Work to complete :: Your copy of the data should match it exactly, except that the pictures are gone.
START Available data
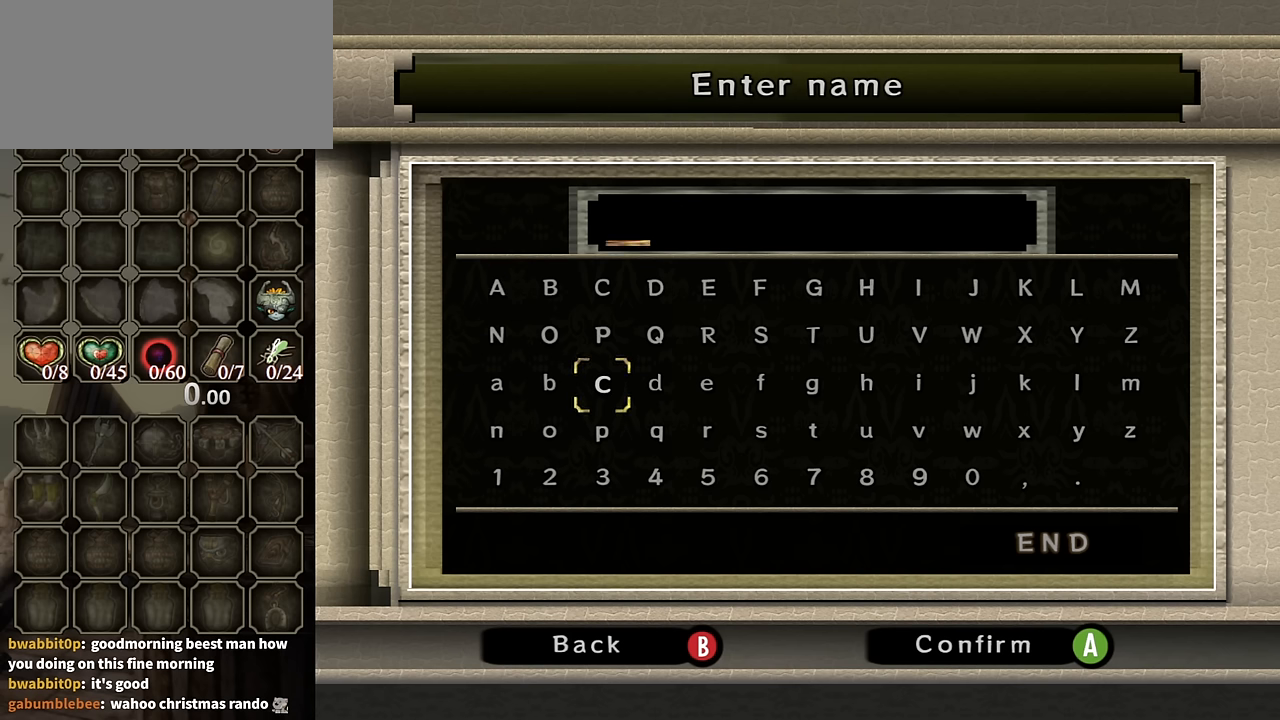
{"buttons": [], "left_stick": "center", "right_stick": "center", "events": []}
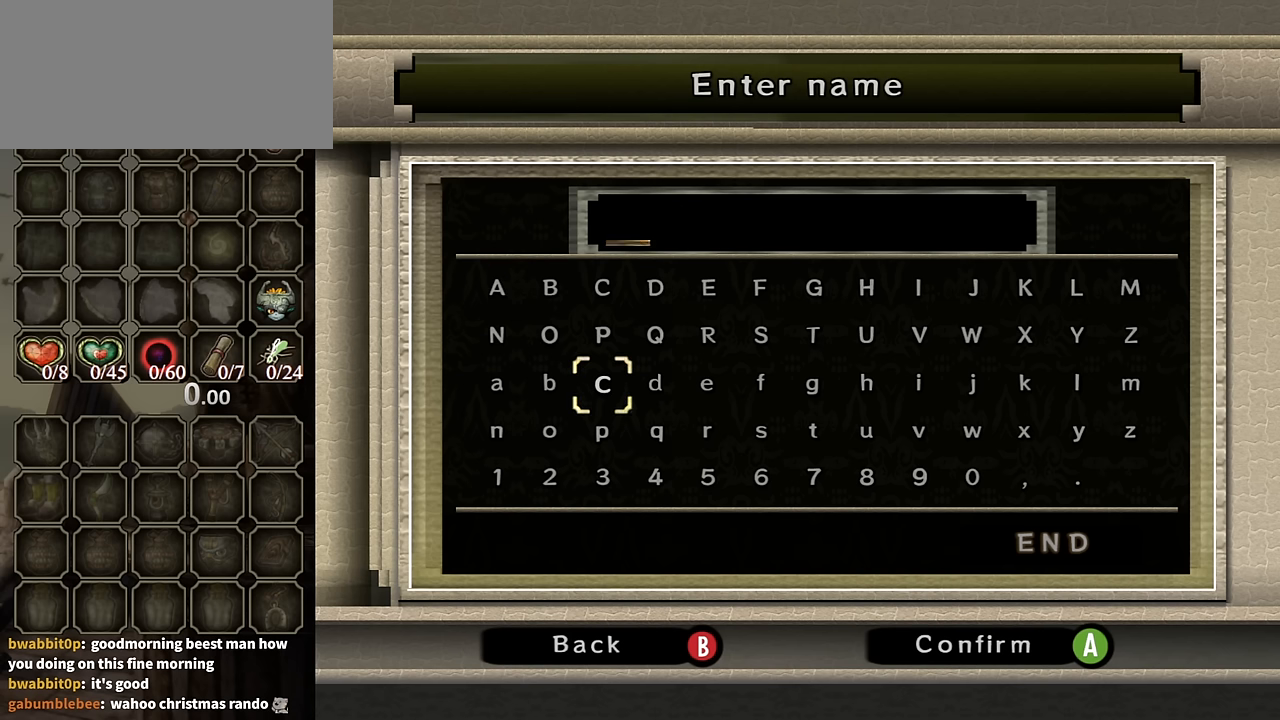
{"buttons": [], "left_stick": "center", "right_stick": "center", "events": [[200, "left_stick", "up"], [434, "left_stick", "center"]]}
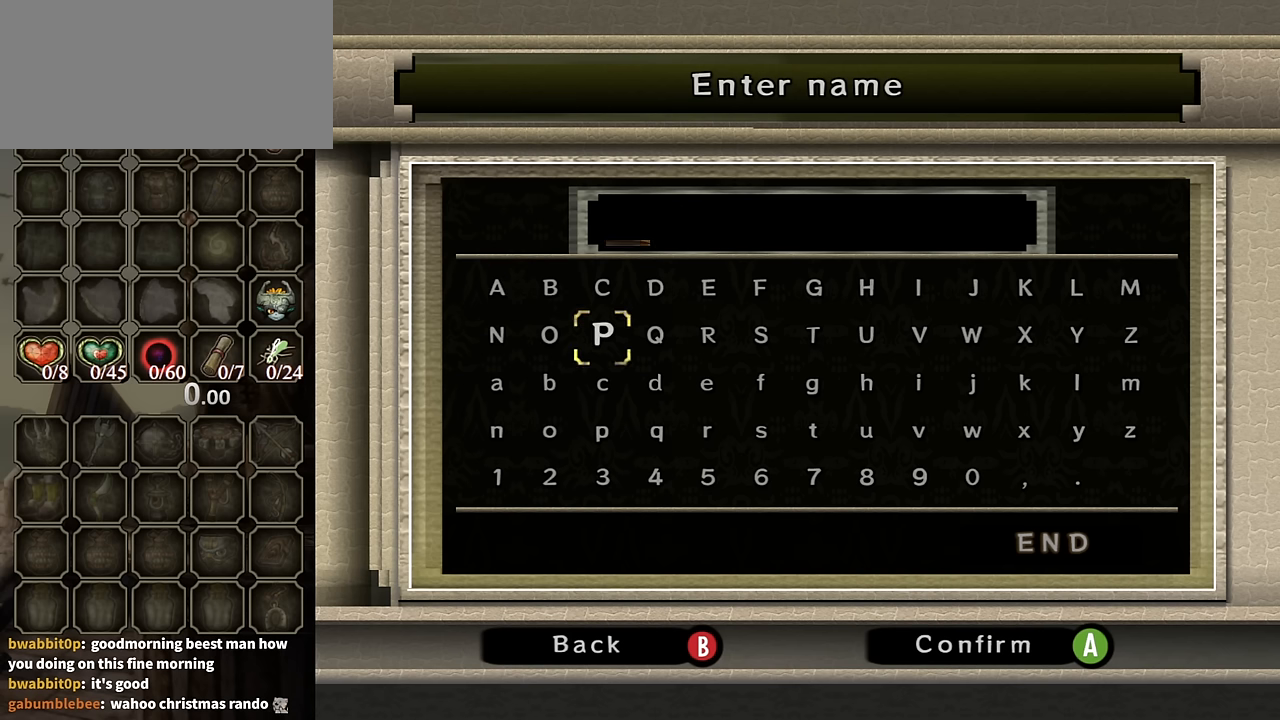
{"buttons": [], "left_stick": "down", "right_stick": "center", "events": [[334, "left_stick", "down"]]}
END Available data
Task solution ::
{"buttons": [], "left_stick": "center", "right_stick": "center", "events": []}
{"buttons": [], "left_stick": "center", "right_stick": "center", "events": [[200, "left_stick", "up"], [434, "left_stick", "center"]]}
{"buttons": [], "left_stick": "down", "right_stick": "center", "events": [[334, "left_stick", "down"]]}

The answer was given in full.